Friday, June 5, 2009

Venus/Mars conjunction main attraction in June - and yet another lunar orbiter bites the dust

There are not many "planned" sky highlights in June which sees Saturn retract from the evening skies and Jupiter slowly entering them: see these, these, these, these, these, these and these previews. Throughout the month be on the look-out for noctilucent clouds which have already been sighted in several places since late May. One may further highlight
  • June 5: Venus in greatest Western elongation, 46° from the Sun.

  • June 10, 18:26 UTC: Impact of Kaguya on the Moon, a prelude to the impact of LCROSS in early October.

  • June 10, late UTC: Five moons of Saturn line up on the East of the planet.

  • June 13: Mercury in greatest Western elongation, 23½° from the Sun.
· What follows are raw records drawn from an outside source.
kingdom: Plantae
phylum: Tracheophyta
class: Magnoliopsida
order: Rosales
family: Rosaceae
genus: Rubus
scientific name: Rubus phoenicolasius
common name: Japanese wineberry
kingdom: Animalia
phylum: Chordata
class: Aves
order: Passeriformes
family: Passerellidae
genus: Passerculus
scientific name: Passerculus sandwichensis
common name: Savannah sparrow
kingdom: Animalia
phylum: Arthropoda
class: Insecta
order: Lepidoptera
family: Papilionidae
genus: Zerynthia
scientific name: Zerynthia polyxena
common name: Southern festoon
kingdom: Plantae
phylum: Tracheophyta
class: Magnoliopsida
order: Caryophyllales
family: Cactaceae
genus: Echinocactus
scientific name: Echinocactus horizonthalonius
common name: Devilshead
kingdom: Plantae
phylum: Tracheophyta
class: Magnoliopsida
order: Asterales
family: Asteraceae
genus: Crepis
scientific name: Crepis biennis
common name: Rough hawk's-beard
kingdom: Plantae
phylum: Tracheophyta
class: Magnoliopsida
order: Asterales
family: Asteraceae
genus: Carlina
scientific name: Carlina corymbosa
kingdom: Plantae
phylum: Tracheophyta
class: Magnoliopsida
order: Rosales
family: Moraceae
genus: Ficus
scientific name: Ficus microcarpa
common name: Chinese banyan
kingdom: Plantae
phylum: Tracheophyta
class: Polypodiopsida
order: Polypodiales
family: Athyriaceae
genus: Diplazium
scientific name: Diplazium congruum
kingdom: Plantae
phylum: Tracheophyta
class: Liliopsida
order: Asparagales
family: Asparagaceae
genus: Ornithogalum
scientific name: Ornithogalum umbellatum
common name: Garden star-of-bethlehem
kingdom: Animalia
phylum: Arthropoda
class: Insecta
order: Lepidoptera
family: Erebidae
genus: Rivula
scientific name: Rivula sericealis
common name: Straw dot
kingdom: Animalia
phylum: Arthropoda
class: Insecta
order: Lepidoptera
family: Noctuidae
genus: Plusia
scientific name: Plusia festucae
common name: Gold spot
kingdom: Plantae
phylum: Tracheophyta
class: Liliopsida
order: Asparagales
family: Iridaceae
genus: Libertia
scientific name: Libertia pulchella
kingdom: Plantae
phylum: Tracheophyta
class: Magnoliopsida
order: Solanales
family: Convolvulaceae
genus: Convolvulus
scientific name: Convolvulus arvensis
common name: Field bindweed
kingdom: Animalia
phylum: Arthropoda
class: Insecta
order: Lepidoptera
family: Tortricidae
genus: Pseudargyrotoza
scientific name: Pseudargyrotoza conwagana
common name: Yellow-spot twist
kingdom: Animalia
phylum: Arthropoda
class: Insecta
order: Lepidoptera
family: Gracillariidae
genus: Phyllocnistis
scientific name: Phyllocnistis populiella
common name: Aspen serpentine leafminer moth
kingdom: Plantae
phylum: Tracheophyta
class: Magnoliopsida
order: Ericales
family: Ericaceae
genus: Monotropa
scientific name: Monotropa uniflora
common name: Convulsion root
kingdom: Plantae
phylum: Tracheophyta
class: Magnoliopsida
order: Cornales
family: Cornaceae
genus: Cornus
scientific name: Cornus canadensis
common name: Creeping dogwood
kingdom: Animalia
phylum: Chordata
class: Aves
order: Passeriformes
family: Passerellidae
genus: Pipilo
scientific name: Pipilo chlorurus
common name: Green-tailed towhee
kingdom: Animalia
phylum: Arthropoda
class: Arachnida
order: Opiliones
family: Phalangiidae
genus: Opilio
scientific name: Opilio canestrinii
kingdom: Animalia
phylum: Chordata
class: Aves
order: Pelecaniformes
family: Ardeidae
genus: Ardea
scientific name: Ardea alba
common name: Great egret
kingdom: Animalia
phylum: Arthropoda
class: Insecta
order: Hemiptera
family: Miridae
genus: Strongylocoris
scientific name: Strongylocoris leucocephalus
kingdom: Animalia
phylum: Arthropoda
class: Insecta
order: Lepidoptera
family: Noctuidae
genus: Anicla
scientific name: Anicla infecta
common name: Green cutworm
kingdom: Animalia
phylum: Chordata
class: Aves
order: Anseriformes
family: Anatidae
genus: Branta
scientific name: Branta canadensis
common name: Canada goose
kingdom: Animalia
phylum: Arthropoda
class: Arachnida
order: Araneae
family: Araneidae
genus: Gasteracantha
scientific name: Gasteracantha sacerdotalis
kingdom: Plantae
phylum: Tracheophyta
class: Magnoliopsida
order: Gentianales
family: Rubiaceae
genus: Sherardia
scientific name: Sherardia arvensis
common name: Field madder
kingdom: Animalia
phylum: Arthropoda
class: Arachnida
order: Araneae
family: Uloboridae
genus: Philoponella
Will stay invisible for Northerners, others should have the best view around June 20. And on June 21 the near-by lunar crescent may help finding it.

  • June 19: Venus 2° from Mars which slowly begins ins apparition; Moon nearby.

  • June 23: Dwarf planet Pluto in opposition, at 13.9 mag. in Sgr.
Recent sky pictures show Venus & Jupiter on May 31 (and in hi-res on June 1), Jupiter & Neptune on May 25, the crescent Moon on May 26 from the U.S. and Netherlands, on May 25 from the U.S. (again), Germany (a better pic), Austria, Romania and Turkey (more pics here and here); also hi-res pics of Mercury from April. • There has been more advertising for mutual events of Jovian moons, with new successes in Germany and Australia, with another resolved video.

In other news a substantial Potentially Hazardous Asteroid has been discovered by amateur astronomers: The uncertain initial orbit based on few data gave 2009 KD5 a size of about 1 km, as of today the PHA list has it at 18.2 absolute mag. which suggests a size of roughly 600 meters. • Asteroid-wise there are also a performance simulation of future sky surveys for NEO detection, a wire story with little merit about perfectly ordinary main-belt discoveries - and a strange company "selling" asteroid names which are of no merit whatsoever. • A meteorite that fell in India is now being investigated, other meteorites hit the auction block or yield new insights, namely the Tagish Lake specimens. • Two German TV stories on the Lolland fall are now also on YouTube, while a camera in Yuba, CA, is seeing many bolides.

• On the Sun the AR 1019 displayed a moderately complex sunspot group - which was gone on June 4th already. • Sun-related also some space storm physics and aurora prediction ideas, the benefits of the STEREO mission, ongoing daily solar drawing work on Mt. Wilson, a news collection on the upcoming July 22 TSE and a commentary on the solar minimum. • Finally some articles on amateur astronomers and CCDs vs. DSLRs, a nice photo demonstration of precession over 1/4 century, the constancy of Shedir, a veeery deep image of M 51 and another sighting of Herschel in deep space. And early impressions from the international lunar parallax project; this is what was needed.